Déjà tendues du fait des fortes critiques de Madrid à l’égard d’Israël, depuis le début de l’offensive lancée sur Gaza après les attentats du Hamas du 7 octobre 2023, les relations bilatérales se sont encore dégradées ces derniers jours. Israël a rappelé son ambassadrice en Espagne et, surtout, a interdit au consulat d’Espagne à Jérusalem-Est de fournir ses services aux Palestiniens.
Non seulement, le ministre des affaires étrangères israélien, Israel Katz, voit dans la reconnaissance de l’Etat de Palestine une « récompense » au Hamas, mais il s’est montré indigné par les propos « antisémites » de la ministre du travail espagnole, Yolanda Diaz, numéro trois du gouvernement et par ailleurs dirigeante du mouvement de gauche radicale Sumar. Le 24 mai, celle-ci a diffusé une vidéo se félicitant de la reconnaissance de l’Etat de Palestine et concluant : « Nous ne pouvons pas nous arrêter là : la Palestine sera libre de la rivière à la mer. » Sur le réseau social X, M. Katz, est allé jusqu’à publier la photo de Mme Diaz, mardi, entourée de celle du dirigeant du Hamas, Yahya Sinouar, et de celle du Guide suprême iranien, Ali Khamenei, comme l’une de ceux qui « appellent à la disparition de l’Etat d’Israël et à l’établissement d’un Etat terroriste islamique palestinien ».
Dans un communiqué, lundi 27 mai, M. Katz a précisé que l’antenne diplomatique espagnole ne sera « autorisée à délivrer des services consulaires qu’aux résidents de la circonscription consulaire de Jérusalem » et qu’elle ne pourra pas « exercer une activité consulaire à l’égard des résidents de l’Autorité palestinienne ». M. Abdel Wahed a suggéré au gouvernement espagnol d’y répondre en dispensant les citoyens palestiniens de visa.
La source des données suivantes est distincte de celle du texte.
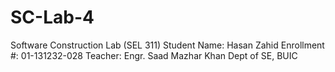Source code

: # SC-Lab-4
Software Construction Lab (SEL 311) 
Student Name: Hasan Zahid 
Enrollment #: 01-131232-028 
Teacher: Engr. Saad Mazhar Khan
Dept of SE, BUIC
Et de rappeler la relation « très spéciale » de l’Espagne avec la Palestine, de l’ouverture du premier bureau de représentation de l’OLP, en 1972, à la Conférence pour la paix de Madrid, en 1991, premier pas du processus de paix qui aboutit aux accords d’Oslo de 1993. « Qu’on soit d’accord ou pas avec ces accords, ils ont constitué une fenêtre d’espoir pour ce peuple », précise-t-il.
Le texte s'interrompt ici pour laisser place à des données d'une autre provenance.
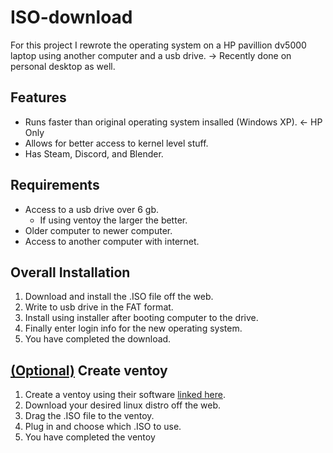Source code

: # ISO-download

For this project I rewrote the operating system on a HP pavillion dv5000 laptop using another computer and a usb drive.
 -> Recently done on personal desktop as well.

## Features

- Runs faster than original operating system insalled (Windows XP). <- HP Only
- Allows for better access to kernel level stuff.
- Has Steam, Discord, and Blender.

## Requirements

- Access to a usb drive over 6 gb.
     - If using ventoy the larger the better.
- Older computer to newer computer.
- Access to another computer with internet.

## Overall Installation

1. Download and install the .ISO file off the web.
2. Write to usb drive in the FAT format.
3. Install using installer after booting computer to the drive.
4. Finally enter login info for the new operating system.
5. You have completed the download.

## <ins>(Optional)</ins> Create ventoy

1. Create a ventoy using their software [linked here](https://www.ventoy.net/en/index.html).
2. Download your desired linux distro off the web.
3. Drag the .ISO file to the ventoy.
4. Plug in and choose which .ISO to use.
5. You have completed the ventoy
M. Sanchez s’est engagé à travailler pour la tenue d’une conférence de paix, malgré ses mauvaises relations avec Israël. Mercredi 29 mai, le ministre des affaires étrangères espagnol, José Manuel Albares, devait recevoir la plupart des membres du groupe de contact de la Ligue arabe, dont ses homologues saoudien, qatari, jordanien et turc, ainsi que le premier ministre palestinien, Mohammad Mustafa. De son côté, le leader du parti d’extrême droite Vox, Santiago Abascal, a été reçu, mardi, à Tel-Aviv, par Benyamin Nétanyahou, à qui il a apporté son soutien.